I think I know what went wrong with the last batch.

I used honey as a priming sugar. For anyone who's tried to mix honey into anything, much less a not-hot thing, you know what I mean when I say that it probably all sunk to the bottom. Where all the trub is. So it probably didn't all get poured into the bottles, explaining the flatness. Womp womp. Lesson learned.

Lesson so learned, in fact. I'm trying to use my spanking new installation of Ubuntu to its full potential, and got an app called Symphytum. Seriously simplified my recipe-keeping and note-taking. As Palmer says in How To Brew:

The difference between a good brewer and a lucky brewer is documentation.

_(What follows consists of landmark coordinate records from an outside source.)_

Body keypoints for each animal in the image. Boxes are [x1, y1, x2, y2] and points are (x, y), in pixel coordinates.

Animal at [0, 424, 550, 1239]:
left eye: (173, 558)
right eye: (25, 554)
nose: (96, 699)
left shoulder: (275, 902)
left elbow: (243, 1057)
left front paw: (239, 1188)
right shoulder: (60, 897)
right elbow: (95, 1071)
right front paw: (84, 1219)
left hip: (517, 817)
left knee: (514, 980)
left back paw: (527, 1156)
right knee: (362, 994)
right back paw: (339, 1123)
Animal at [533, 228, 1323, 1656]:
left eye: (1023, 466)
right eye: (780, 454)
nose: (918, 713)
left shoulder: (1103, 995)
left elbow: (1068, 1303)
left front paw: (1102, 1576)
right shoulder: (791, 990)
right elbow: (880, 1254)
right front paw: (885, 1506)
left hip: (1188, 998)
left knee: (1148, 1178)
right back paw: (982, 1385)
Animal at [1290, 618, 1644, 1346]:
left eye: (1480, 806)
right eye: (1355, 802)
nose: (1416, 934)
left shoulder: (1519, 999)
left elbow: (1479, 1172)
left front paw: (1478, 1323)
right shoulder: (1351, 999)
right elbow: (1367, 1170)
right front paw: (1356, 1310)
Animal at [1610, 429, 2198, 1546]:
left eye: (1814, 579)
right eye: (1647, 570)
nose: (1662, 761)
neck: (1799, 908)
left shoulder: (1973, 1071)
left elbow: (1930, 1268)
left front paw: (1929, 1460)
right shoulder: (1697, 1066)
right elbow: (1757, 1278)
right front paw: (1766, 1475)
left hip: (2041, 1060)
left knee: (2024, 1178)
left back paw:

In the mean time, I have the green light to upgrade to a five-gallon bucket. Looking into a citrusy, back-porchy pale ale for the coming Spring. I can taste it already.

If you're reading this, you're probably thinking about similar thoughts (I hope, because fear not, Spring will be here soon enough). What kind of beer do you think of when the flowers bloom? What does it taste like? Yardwork? Lemonade? The first bonfire since October? I'm honestly curious: leave a comment.

Thursday, March 6, 2014

The Cappening

At long last, the beer meets my lips. And since I'm drinking it while I type this, it has not caused me to die. So, by any tolerable measures of success in a first-batch, I think we passed.

It has been a very long time since my last post-- I am well aware. Work has been nuts, Magoo has been needier than usual (we're sure he's growing teeth... somewhere), and in the pauses, I am just not up for posting. So, to catch y'all up:

We bottled last Tuesday, on Feb 26. We got seven bottles out of a gallon fermenter, short of the 10 bottles I was counting on. We ended up having to pour the beer into the bottles through a funnel, which is absolutely not what you're supposed to do. The beer got crazy aerated, but we bottled it without much problem. And none of the bottles exploded, which is an acceptable bonus.

You should have seen the look on my wife's face when I mentioned that possibility.

Now, the beer has been happily conditioning in its new dark homes in a cabinet in the kitchen for over a week. Tonight, we decided it was appropriate to celebrate my first big SAS program at work running without a hitch by opening up one of these babies and pouring it out. Oh, I was nervous. And excited. I would usually argue that these are the same thing, but I was too excited and nervous to think.

I poured it correctly, leaving the yeast in the bottom... where it belongs. I don't want gas tonight.

I smelled it, and it was passing, but I thought it smelled a little funny. Like fruit and marshmallows. I mean, beer, too. But it took me by surprise. Then I took a sip.


Flat. Damn it.

And it was really sweet! Very dark, very fruity, and I registered almost zero hops.  I was very disappointed. However, it's still better than most of the beer at the store. And it does finish clean with hazelnut, which is pretty baller.

Maybe I'll go a little simpler with the next one. And maybe scale up to a bucket.